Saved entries
╔══
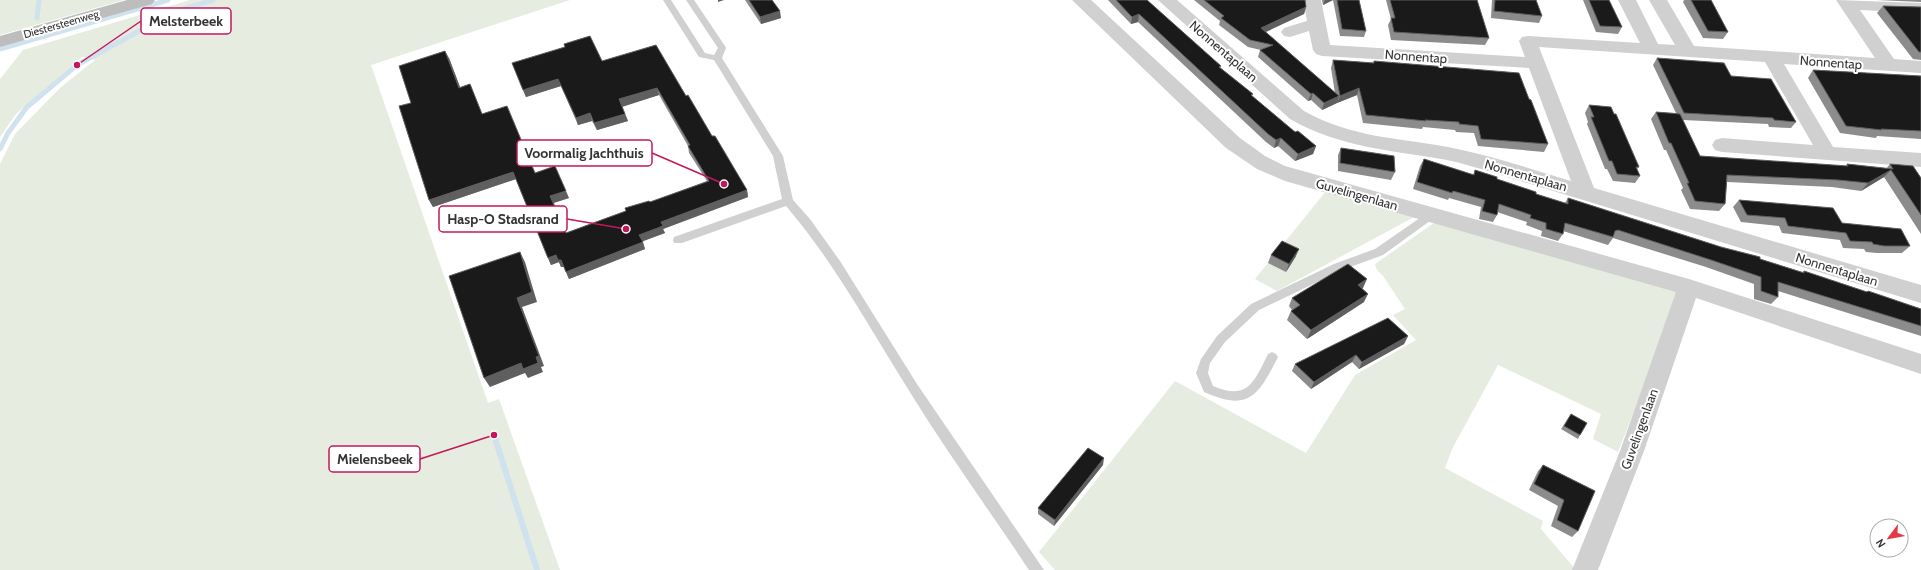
<svg xmlns="http://www.w3.org/2000/svg" width="1921" height="570" viewBox="0 0 1921 570" font-family="Cabin,sans-serif">
<style>
.green{fill:#e6ecdf}
.lines{fill:none;stroke-linecap:round;stroke-linejoin:round}
.stream-far1{stroke:#cfe2ee;stroke-width:5}
.stream{stroke:#cfe2ee;stroke-width:6}
.service{fill:#d0d0d0;fill-rule:evenodd}
.minor{fill:#d0d0d0;fill-rule:evenodd}
.secondary{fill:#bdbdbd;fill-rule:evenodd}
.wall{fill:#8c8c8c}
.shaded-wall{fill:#5f5f5f}
.building{fill:#1a1a1a;stroke:#5f5f5f}
.labels{text-anchor:middle;stroke-width:4;stroke-linejoin:round;paint-order:stroke}
.far-street-label{font-size:11px;fill:#333;stroke:#fff}
.street-label{font-size:13px;fill:#333;stroke:#fff}
.leader{fill:none;stroke:#c2185b;stroke-width:1.5}
.callout-dot{fill:#c2185b;stroke:#fff;stroke-width:1.5}
.callout{fill:#fff;stroke:#c2185b;stroke-width:1.5}
.callout-label{font-size:14px;text-anchor:middle;font-weight:bold;fill:#333}
</style>
<rect width="100%" height="100%" fill="#fff"/>
<path class="green" d="M0 0H124L0 35Z
M190 0H570L371 65 488 403 499 399 560 570H0V164L15 134 61 87 95 60 82 57 16 114 0 137V79L23 50Z
M1326 191 1416 216 1277 291 1255 279Z
M1434 223 1675 287 1678 299 1618 452 1593 439 1601 414 1498 365 1453 447 1445 468 1543 521 1541 529 1576 570H1055L1039 552 1175 381 1306 453 1355 375 1416 340 1393 315 1405 309 1383 276 1377 270 1375 264Z"/>
<g class="lines">
<path class="stream-far1" d="M37 18 39 0
M0 49 168 0
M0 149 8 133 27 107 77 65 174 12 213 0"/>
<path class="stream" d="M494 435 537 570"/>
<path class="service" d="M663 0H671L705 53 714 55 718 48 686 0H694L725 46 726 48 722 58 783 156 793 200 810 219 840 261 917 384 1044 570H1029C989 510 946 451 908 389 869 327 834 262 786 206L682 243H674L673 240 674 237 782 199 773 156 714 60 699 57Z
M1430 211 1434 212 1435 215 1434 218 1383 255 1342 270 1259 310 1225 342 1210 363 1208 373 1213 386C1248 401 1254 382 1268 354L1272 352 1276 354 1278 357C1258 396 1249 412 1204 392L1196 373 1201 359 1217 336 1251 304 1334 264 1375 249Z"/>
<path class="minor" d="M1072 0H1091L1240 138 1265 156 1285 166 1689 279 1921 354V374L1696 298 1644 451 1598 570H1572L1620 451 1676 292 1285 181 1257 169 1226 148Z
M1158 0H1177L1304 111C1353 138 1394 137 1448 147 1489 155 1531 169 1571 181L1529 68 1322 56 1316 54 1313 50 1309 31 1290 37 1284 36 1281 32 1284 28 1307 21 1303 0H1321L1330 45 1525 57 1519 41 1522 37 1528 36 1640 43 1618 0H1636L1658 44 1675 45 1649 0H1667L1694 46 1875 58 1836 0 1921 3V13L1860 10 1894 59 1921 61V73L1784 64 1833 147 1921 153V167L1722 152 1715 150 1712 145 1715 140 1722 138 1813 145 1765 62 1539 47 1594 188 1921 285V303L1491 172C1477 168 1462 163 1447 160 1391 150 1341 148 1290 119Z"/>
<path class="secondary" d="M127 0H155L152 4 0 47V36Z"/>
</g>
<path class="wall" d="M745 0H772L781 18 761 24Z
M1108 0H1147L1221 68 1253 94 1252 96 1295 132 1316 146 1313 154 1295 161 1278 146 1274 148 1266 142 1138 22 1131 24Z
M1194 0H1305L1306 7 1304 14 1266 32 1335 93 1331 68 1333 60 1373 63 1374 61 1529 99 1548 144 1544 152 1478 146 1474 133 1456 132 1455 130 1423 127 1422 129 1363 123 1357 95 1337 103 1322 110 1311 100 1308 101 1258 57 1260 50H1261L1248 47 1219 25 1220 21Z
M1322 0H1333L1323 5Z
M1333 0H1359L1366 31 1364 37 1340 36Z
M1386 0H1477L1489 38 1485 45 1391 40 1388 25 1391 19Z
M1492 0H1536L1542 16 1539 23 1491 18Z
M1583 0H1609L1622 27 1618 34 1596 32Z
M1684 0H1711L1728 32 1723 39 1703 38 1683 2Z
M1877 0H1921V2Z
M1883 6 1921 7V60L1913 59 1877 13Z
M449 58 460 87 470 84 482 114 535 173 569 198 554 203 566 233 707 181 689 153 688 146 659 95 622 106 628 121 597 130 592 121 578 125 561 86 526 97 512 63 602 61 686 96 747 190 748 197 663 229 665 233 642 241 645 249 569 279 564 267H561L559 262 551 265 516 179 433 207 429 200 411 103Z
M1657 58 1731 76 1796 122 1791 128 1769 127 1768 124 1683 120 1700 156 1846 166 1847 164 1886 169 1890 164 1921 178V234L1884 177 1861 191 1832 187 1727 182 1725 204 1719 211 1690 209 1681 190 1683 188 1666 150H1664L1651 119 1656 112 1676 113 1653 65Z
M1813 70 1921 76V139L1877 136 1876 138 1840 133 1808 78Z
M1589 105 1639 167 1637 169 1640 176 1635 183 1613 181 1607 169H1605L1587 124 1588 122 1585 113Z
M1341 148 1395 172 1391 180 1338 171V155Z
M1424 159 1473 175 1475 170 1497 179 1536 194 1565 203 1568 198 1721 247 1802 272 1804 271 1866 292 1868 291 1921 309V336L1778 291V297L1771 304 1754 299V284L1706 267 1613 238 1608 245 1563 231V234L1558 241 1541 236 1542 231 1526 225 1527 222 1497 212V215L1493 222 1479 219 1481 207 1449 198 1448 200 1413 189 1420 166Z
M1739 200 1842 223 1910 246 1902 253H1877L1866 252 1864 249 1843 248 1840 240 1782 233 1779 226 1741 222 1733 207Z
M1271 255 1296 256 1286 272 1268 263Z
M1363 288 1362 289 1364 302 1307 339 1287 320 1291 311 1292 310 1289 306 1292 298Z
M1408 336 1404 344 1359 369 1352 362 1311 389 1292 371 1295 364Z
M1571 414 1580 435 1578 439 1561 429Z
M1103 465 1054 526 1038 514V508Z
M1543 465 1595 491 1578 531 1572 537 1551 526 1558 506 1529 490 1538 471Z"/>
<path class="shaded-wall" d="M718 0H724L718 2Z
M1325 0H1333L1323 5Z
M1306 7 1304 14 1259 35 1261 28Z
M780 11 781 18 761 24 760 17Z
M1139 14 1138 22 1131 24 1132 17Z
M445 51 449 58 463 95 459 88Z
M558 79 561 86 526 97 523 90Z
M657 88 659 95 622 107 619 99Z
M1359 88 1357 95 1337 103 1340 96Z
M1313 93 1311 100 1308 101 1311 94Z
M1339 96 1337 103 1322 110 1324 103Z
M590 113 592 121 578 125 576 118Z
M625 114 628 121 597 130 594 123Z
M1281 138 1278 146 1274 148 1276 140Z
M1316 146 1313 154 1295 161 1298 154Z
M1891 170 1884 177 1861 191 1868 183Z
M513 172 516 179 433 207 429 200Z
M747 190 748 197 663 229 665 233 641 242 639 235 661 222Z
M566 191 569 198 553 203 550 196Z
M643 242 645 249 569 279 566 272Z
M1299 249 1296 256 1286 272 1289 264Z
M520 252 525 262 537 302 522 307 544 366 541 367 543 372 528 378 525 373 490 387 484 378 517 298Z
M556 255 561 260 564 267H561L559 262 551 265 548 258Z
M1367 279 1363 288 1354 294 1358 285Z
M1368 294 1364 302 1307 339 1311 330Z
M1408 336 1404 344 1359 369 1362 362Z
M1356 355 1352 362 1311 389 1314 382Z
M1104 458 1103 465 1054 526 1055 520Z"/>
<path class="building" d="M749 0H772L780 11 760 17Z
M1116 0H1147L1221 66 1219 67 1253 94 1251 95 1295 132 1298 131 1316 146 1298 154 1281 138 1276 140 1268 134 1139 14 1132 17Z
M1204 0H1305L1306 7 1261 28 1339 96 1324 103 1313 93 1311 94 1260 50 1273 45 1250 40 1221 18 1224 16Z
M1337 0H1359L1366 31 1342 29Z
M1390 0H1477L1489 38 1394 32 1391 18H1395Z
M1495 0H1536L1542 16 1494 11Z
M1589 0H1609L1622 27 1600 26Z
M1691 0H1711L1728 32 1708 31Z
M1883 6 1921 7V52H1919Z
M590 36 602 61 656 45 686 96 688 95 712 136H715L747 190 661 222 663 226 639 235 643 242 566 272 561 260H558L556 255 548 258 513 172 429 200 399 106 411 103 399 66 445 51 459 88 470 84 482 114 507 106 535 173 555 166 566 191 550 196 566 233 626 211 625 208 649 201 650 202 709 181 688 146 690 145 657 88 619 99 625 114 594 123 590 113 576 118 558 79 523 90 512 63 565 47 564 44Z
M1657 58 1724 63 1731 76 1771 79 1796 122 1774 120 1773 118 1684 113Z
M1333 60 1374 63V61L1519 73 1529 99 1531 100 1548 144 1481 139 1478 126 1459 124V122L1425 120 1426 121 1366 115 1359 88 1340 96Z
M1813 70 1921 76V131L1881 129 1882 130 1846 126Z
M1589 105 1611 107 1614 114H1616L1639 167H1636L1640 176 1617 174 1612 161H1609L1591 117H1594Z
M1656 112 1680 114 1700 156 1848 166 1847 164 1893 169 1890 164 1913 166 1921 178V215L1891 170 1868 183 1838 180 1727 175 1725 204 1695 201 1687 183H1689L1671 143H1669Z
M1341 148 1394 156 1395 172 1340 163Z
M1424 159 1474 175 1475 170 1497 177V179L1536 192V194L1568 204V198L1721 247 1760 257V259L1804 273V271L1867 292 1868 291 1877 294 1921 309V326L1778 282V297L1761 291V277L1711 260 1618 230 1615 231 1613 237 1565 223 1563 234 1546 229V223L1530 218 1531 215 1499 204 1497 215 1482 211 1485 200 1453 191 1452 193 1417 182Z
M1739 200 1833 208 1842 223 1901 229 1910 246H1884L1873 244 1872 242 1850 241 1846 233 1788 226 1785 218 1747 215Z
M1282 241 1299 249 1289 264 1271 255Z
M520 252 532 292 517 298 539 356 536 357 538 363 523 369 521 363 484 378 449 276Z
M1348 264 1367 279 1358 285 1368 294 1311 330 1291 311 1300 305 1292 298Z
M1388 318 1408 336 1362 362 1356 355 1314 382 1295 364Z
M1571 414 1587 423 1580 435 1564 426Z
M1088 448 1104 458 1055 520 1038 508Z
M1543 465 1595 491 1578 531 1557 520 1564 500 1534 484Z"/>
<g class="labels">
<g class="far-street-label">
<text transform="translate(61 24) rotate(-16)" y="4">Diestersteenweg</text>
</g>
<g class="street-label">
<text transform="translate(1224 51) rotate(41)" y="5">Nonnentaplaan</text>
<text transform="translate(1416 56) rotate(4)" y="5">Nonnentap</text>
<text transform="translate(1831 62) rotate(4)" y="5">Nonnentap</text>
<text transform="translate(1526 175) rotate(16)" y="5">Nonnentaplaan</text>
<text transform="translate(1357 194) rotate(16)" y="5">Guvelingenlaan</text>
<text transform="translate(1837 269) rotate(17)" y="5">Nonnentaplaan</text>
<text transform="translate(1639 429) rotate(-70)" y="5">Guvelingenlaan</text>
</g>
</g>
<path class="leader" d="M77 65L141 21M724 184L652 153M626 229L567 219M494 435L420 459"/>
<g class="callout-dot">
<circle cx="77" cy="65" r="4"/>
<circle cx="724" cy="184" r="4"/>
<circle cx="626" cy="229" r="4"/>
<circle cx="494" cy="435" r="4"/>
</g>
<g class="callout">
<rect x="141" y="8" width="90" height="26" rx="4"/>
<rect x="517" y="140" width="135" height="26" rx="4"/>
<rect x="439" y="206" width="128" height="26" rx="4"/>
<rect x="329" y="446" width="91" height="26" rx="4"/>
</g>
<g class="callout-label">
<text x="186" y="26">Melsterbeek</text>
<text x="584" y="158">Voormalig Jachthuis</text>
<text x="503" y="224">Hasp-O Stadsrand</text>
<text x="375" y="464">Mielensbeek</text>
</g>
<g transform="translate(1889 538) rotate(238)"><circle r="19" fill="#ffffff" stroke="#adadad"/>
<path d="M0-3L7 15L0 10L-7 15Z" fill="#e63946"/>
<text y="-6" font-size="11" font-weight="bold" text-anchor="middle" fill="#333333">N</text>
</g>
</svg>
╚══
Find the word "size" in the entries above. Copy every line that has it.

Worked solution:
.far-street-label{font-size:11px;fill:#333;stroke:#fff}
.street-label{font-size:13px;fill:#333;stroke:#fff}
.callout-label{font-size:14px;text-anchor:middle;font-weight:bold;fill:#333}
<text y="-6" font-size="11" font-weight="bold" text-anchor="middle" fill="#333333">N</text>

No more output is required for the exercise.